#### Texte fourni:
---
Nous avons un pouvoir qui court après les symboles et les choix de l’extrême-droite. Les choix de l’extrême-droite sont connus : la question de l’Algérie française et la violence à l’égard de l’immigration. Le fait que Nicolas Sarkozy ait toujours marqué sa préférence pour l’immigration choisie, qui matérialise le tri sélectif des hommes en fonction de leur savoir-faire et encourage la fuite des cerveaux, est aussi une marque de mépris à l’égard de nos engagements internationaux en matière des droits de l’homme, accordant le droit à une vie familiale normale à tout être humain.

Vous avez des origines algériennes. Au-delà de la politique, quel est votre lien avec l’Algérie ?

Mon grand père est Algérien. Il s’appelait Khermiche Ould Cadi. Il est issu d’une famille de la plaine de Mascara, de Dombasle, exactement. Mon grand père s’est engagé dans sa jeunesse dans l’armée française avant de retourner travailler la terre de sa famille à Mascara pendant la guerre d’Algérie. Il a eu quatre enfants : Yamina, Leïla, Ali, et Nebia. Et ma mère est Leïla, née à Oran. Pendant la guerre d’Algérie, ses quatre enfants se sont installés en Saône-et-Loire, et ont tous épousé des morvandiaux. Je suis aujourd’hui député de ce beau département et président du Conseil général de Saône et Loire. Nous avons conservé des liens très forts avec l’Algérie.
---
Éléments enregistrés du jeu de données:
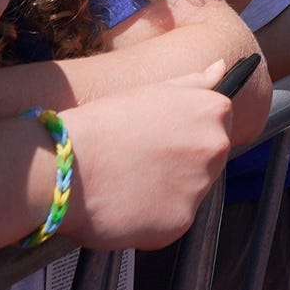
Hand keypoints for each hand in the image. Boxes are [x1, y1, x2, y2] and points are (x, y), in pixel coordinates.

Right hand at [53, 63, 235, 251]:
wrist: (66, 163)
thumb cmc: (103, 123)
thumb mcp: (151, 91)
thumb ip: (194, 83)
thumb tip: (222, 67)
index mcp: (213, 111)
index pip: (220, 124)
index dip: (188, 131)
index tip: (163, 137)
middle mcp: (216, 148)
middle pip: (210, 161)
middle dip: (183, 163)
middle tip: (142, 161)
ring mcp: (200, 187)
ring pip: (190, 193)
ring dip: (167, 192)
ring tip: (129, 183)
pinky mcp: (180, 222)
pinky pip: (172, 221)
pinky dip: (152, 219)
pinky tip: (126, 205)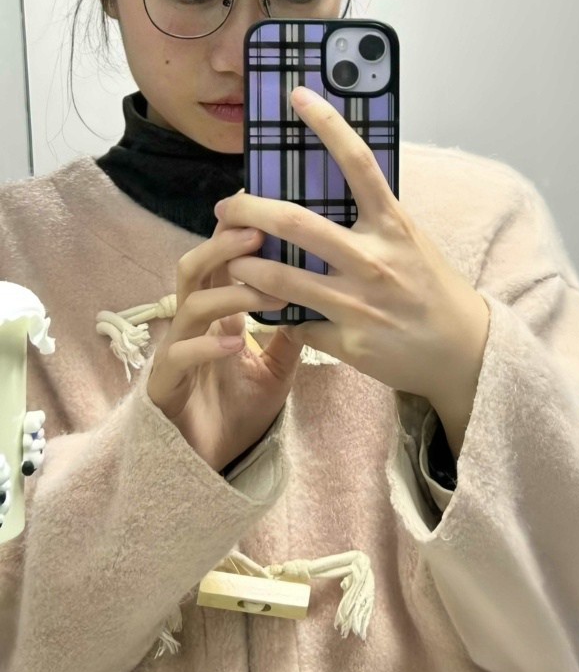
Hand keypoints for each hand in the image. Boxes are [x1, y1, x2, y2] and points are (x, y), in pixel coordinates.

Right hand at [146, 220, 299, 473]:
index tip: (259, 205)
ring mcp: (175, 352)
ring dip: (228, 293)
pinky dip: (207, 346)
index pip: (221, 263)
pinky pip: (179, 357)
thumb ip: (293, 332)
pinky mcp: (164, 385)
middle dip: (222, 247)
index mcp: (218, 315)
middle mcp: (192, 326)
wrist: (215, 466)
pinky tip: (235, 343)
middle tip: (257, 232)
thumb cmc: (241, 412)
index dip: (234, 233)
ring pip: (190, 307)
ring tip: (264, 289)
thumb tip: (321, 294)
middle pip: (194, 269)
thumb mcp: (278, 368)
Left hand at [215, 86, 489, 413]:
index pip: (358, 163)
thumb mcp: (409, 240)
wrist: (460, 349)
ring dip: (244, 265)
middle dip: (247, 209)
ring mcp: (358, 302)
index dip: (327, 124)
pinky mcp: (346, 340)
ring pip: (279, 278)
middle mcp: (373, 259)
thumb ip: (371, 218)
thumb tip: (325, 187)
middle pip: (295, 221)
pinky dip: (276, 313)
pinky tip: (267, 308)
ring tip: (232, 258)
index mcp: (393, 225)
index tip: (298, 95)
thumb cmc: (430, 287)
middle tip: (225, 206)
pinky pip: (294, 322)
---
#### Consigne:
Selon le texte fourni, dans quelle ville est née la mère de la personne interrogée ?

#### Réponse rédigée:
Elle est née à Oran.